TO DO:
Every line of the records below that has the word "scroll" should be copied.

DATA PROVIDED:
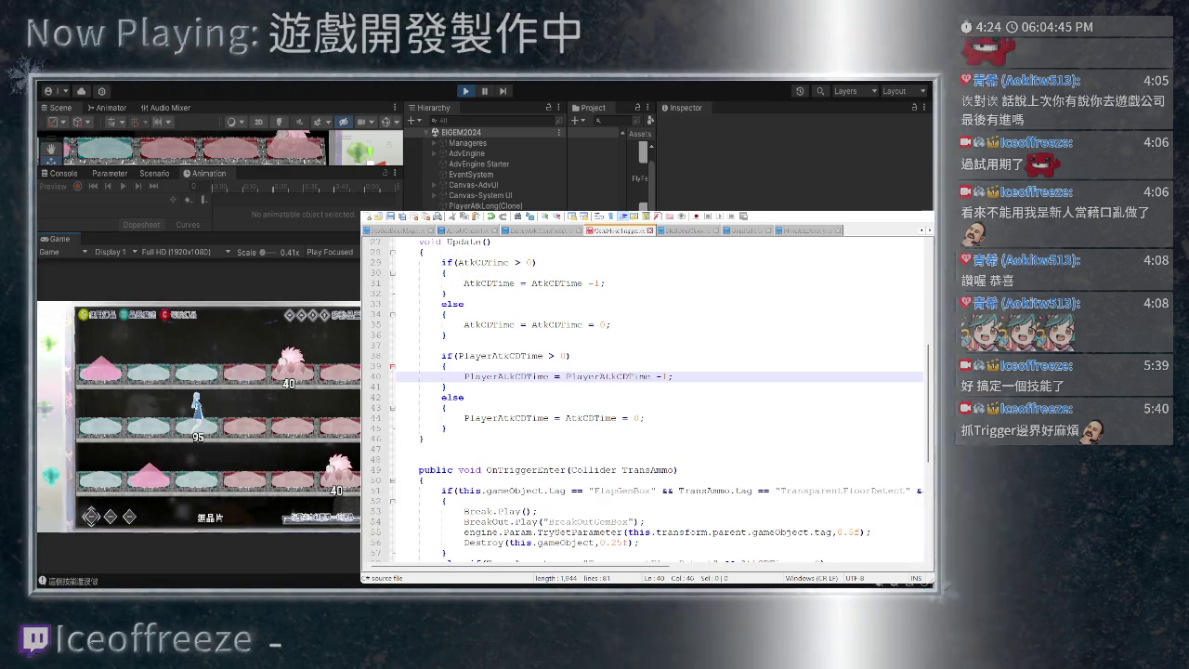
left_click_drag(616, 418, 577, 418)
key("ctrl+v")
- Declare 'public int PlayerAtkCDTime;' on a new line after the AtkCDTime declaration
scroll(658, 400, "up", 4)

---

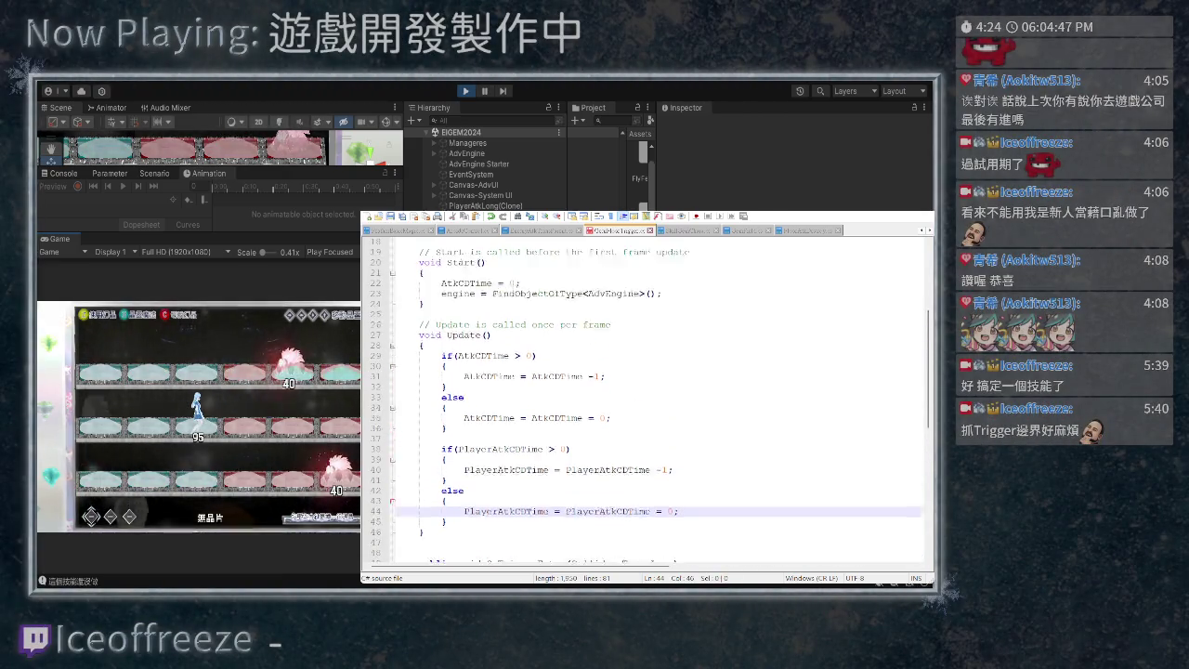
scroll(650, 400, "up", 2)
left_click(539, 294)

RESULT OF THE EXERCISE:
scroll(658, 400, "up", 4)
scroll(650, 400, "up", 2)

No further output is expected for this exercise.